The main practical distinction between self-settled and third party SNTs is the “payback” requirement. With a self-settled SNT, the trust must include a provision stating that upon the death of the beneficiary (or termination of the trust) any remaining proceeds of the trust must be used to reimburse the state for its costs in providing Medicaid coverage. By contrast, the third-party SNT is not required to have a payback provision.
Our office is certified by the U.S. Department of Veterans Affairs to represent veterans in claims for benefits. Wartime veterans who are over the age of 65 or disabled, and who meet certain income and resource limits, are potentially eligible for a pension to supplement their income. The income limit and benefit amount for this pension go up significantly when veterans start to require the aid of another person to perform personal functions, become housebound, or enter a nursing home. This enhanced pension benefit is referred to as “aid and attendance.”
Aid and attendance benefits can be essential for veterans who choose to live at home or enter a personal care facilility for which Medicaid coverage is not available. It can also be helpful for veterans in a nursing home who need to spend down resources before they can become eligible for Medcaid. Aid and attendance benefits are not considered as income to a veteran for Medicaid eligibility purposes and, therefore, cannot prevent a veteran from being approved for Medicaid. However, once a veteran in a nursing home is approved for Medicaid, their aid and attendance benefit will be reduced to $90 per month.
Planning for Medicaid is about aligning your assets with the program’s eligibility requirements and in a way that will also protect those assets from estate recovery . When you’re attempting to obtain Medicaid eligibility in a crisis situation, such as when your need for long-term care is imminent, making significant changes to your assets will likely result in you becoming ineligible for Medicaid for a period of time. However, when you plan for Medicaid eligibility in advance, you have much greater freedom.

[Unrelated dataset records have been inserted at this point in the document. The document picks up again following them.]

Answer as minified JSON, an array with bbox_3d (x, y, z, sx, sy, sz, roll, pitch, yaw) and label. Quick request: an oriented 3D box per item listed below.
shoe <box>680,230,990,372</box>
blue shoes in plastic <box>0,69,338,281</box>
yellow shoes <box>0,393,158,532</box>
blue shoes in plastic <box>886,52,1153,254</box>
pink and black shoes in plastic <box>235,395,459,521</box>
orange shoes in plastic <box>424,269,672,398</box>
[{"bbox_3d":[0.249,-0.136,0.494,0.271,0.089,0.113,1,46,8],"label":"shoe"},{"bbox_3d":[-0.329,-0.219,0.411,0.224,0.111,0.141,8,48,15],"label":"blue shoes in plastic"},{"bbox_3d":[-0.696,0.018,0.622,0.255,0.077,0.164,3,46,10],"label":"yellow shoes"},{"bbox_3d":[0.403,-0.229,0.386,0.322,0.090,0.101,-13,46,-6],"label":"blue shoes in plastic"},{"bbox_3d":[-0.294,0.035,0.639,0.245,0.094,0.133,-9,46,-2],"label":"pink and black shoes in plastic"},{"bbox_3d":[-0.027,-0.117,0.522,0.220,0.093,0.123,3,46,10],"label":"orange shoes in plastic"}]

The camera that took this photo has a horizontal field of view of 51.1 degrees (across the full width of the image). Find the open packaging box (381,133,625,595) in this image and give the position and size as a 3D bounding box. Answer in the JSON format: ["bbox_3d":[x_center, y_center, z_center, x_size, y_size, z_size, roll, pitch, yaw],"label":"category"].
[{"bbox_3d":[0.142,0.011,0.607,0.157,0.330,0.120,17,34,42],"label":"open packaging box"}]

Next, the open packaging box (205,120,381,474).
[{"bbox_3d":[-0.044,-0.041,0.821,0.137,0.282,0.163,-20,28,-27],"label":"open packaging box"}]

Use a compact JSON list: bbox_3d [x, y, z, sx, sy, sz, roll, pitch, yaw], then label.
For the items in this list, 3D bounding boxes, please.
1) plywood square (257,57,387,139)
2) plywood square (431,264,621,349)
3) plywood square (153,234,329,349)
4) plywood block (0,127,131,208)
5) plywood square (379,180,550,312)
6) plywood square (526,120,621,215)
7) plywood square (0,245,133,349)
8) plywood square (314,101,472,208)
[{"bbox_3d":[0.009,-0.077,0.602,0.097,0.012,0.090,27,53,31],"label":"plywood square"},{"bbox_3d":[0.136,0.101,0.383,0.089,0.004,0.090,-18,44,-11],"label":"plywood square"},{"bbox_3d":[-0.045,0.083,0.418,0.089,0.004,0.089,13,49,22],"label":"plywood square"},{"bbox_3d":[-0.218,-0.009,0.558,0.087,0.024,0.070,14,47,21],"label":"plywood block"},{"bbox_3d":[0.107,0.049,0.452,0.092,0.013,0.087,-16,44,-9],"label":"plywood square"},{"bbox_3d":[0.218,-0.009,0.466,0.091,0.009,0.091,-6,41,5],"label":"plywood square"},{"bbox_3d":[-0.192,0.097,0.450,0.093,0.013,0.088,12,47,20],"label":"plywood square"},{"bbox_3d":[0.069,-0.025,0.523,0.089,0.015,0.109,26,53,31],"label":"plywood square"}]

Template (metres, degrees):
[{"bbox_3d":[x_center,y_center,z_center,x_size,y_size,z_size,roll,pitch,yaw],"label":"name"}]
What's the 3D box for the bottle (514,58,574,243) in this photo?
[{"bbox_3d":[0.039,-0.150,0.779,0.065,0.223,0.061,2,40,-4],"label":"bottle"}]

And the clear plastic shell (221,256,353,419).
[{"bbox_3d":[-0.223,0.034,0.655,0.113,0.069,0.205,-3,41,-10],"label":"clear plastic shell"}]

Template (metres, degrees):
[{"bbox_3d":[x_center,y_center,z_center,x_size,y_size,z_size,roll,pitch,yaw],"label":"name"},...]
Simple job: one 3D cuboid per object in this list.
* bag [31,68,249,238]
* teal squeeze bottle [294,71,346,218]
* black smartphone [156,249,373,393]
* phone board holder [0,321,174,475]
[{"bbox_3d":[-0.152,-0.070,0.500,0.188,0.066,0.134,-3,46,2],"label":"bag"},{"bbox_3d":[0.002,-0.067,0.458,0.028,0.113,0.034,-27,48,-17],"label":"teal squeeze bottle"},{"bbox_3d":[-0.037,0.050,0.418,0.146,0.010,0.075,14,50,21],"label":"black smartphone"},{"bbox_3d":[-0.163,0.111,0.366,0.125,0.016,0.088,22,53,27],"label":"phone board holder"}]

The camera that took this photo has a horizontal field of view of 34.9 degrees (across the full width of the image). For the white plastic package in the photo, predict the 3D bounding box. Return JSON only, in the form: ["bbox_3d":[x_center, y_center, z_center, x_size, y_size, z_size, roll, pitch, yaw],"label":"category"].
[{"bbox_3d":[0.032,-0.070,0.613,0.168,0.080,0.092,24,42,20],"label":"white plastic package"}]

Some people recommend that seniors or other individuals who anticipate needing Medicaid in the future simply transfer their major assets to children outright. While it’s true that these transfers could facilitate Medicaid eligibility (as long as coverage isn’t needed for at least 5 years), outright gifts are not always advisable because it results in a loss of all control over the property. Deeding your home to children or other family members can be especially problematic, because the new owners could simply force you to leave the home if your relationship with them sours.
Our office drafts irrevocable Medicaid Asset Protection Trusts for clients who are planning for eligibility far enough in advance. Clients can transfer their major assets, including a home, to this trust, and the trust will manage the assets in a way that shelters them from Medicaid eligibility and estate recovery considerations. Even though you will no longer be the “owner” of property transferred to the trust, the trust is designed to protect your best interests. For instance, when a home is transferred to this trust, the trust explicitly provides that you have the right to live there for as long as needed.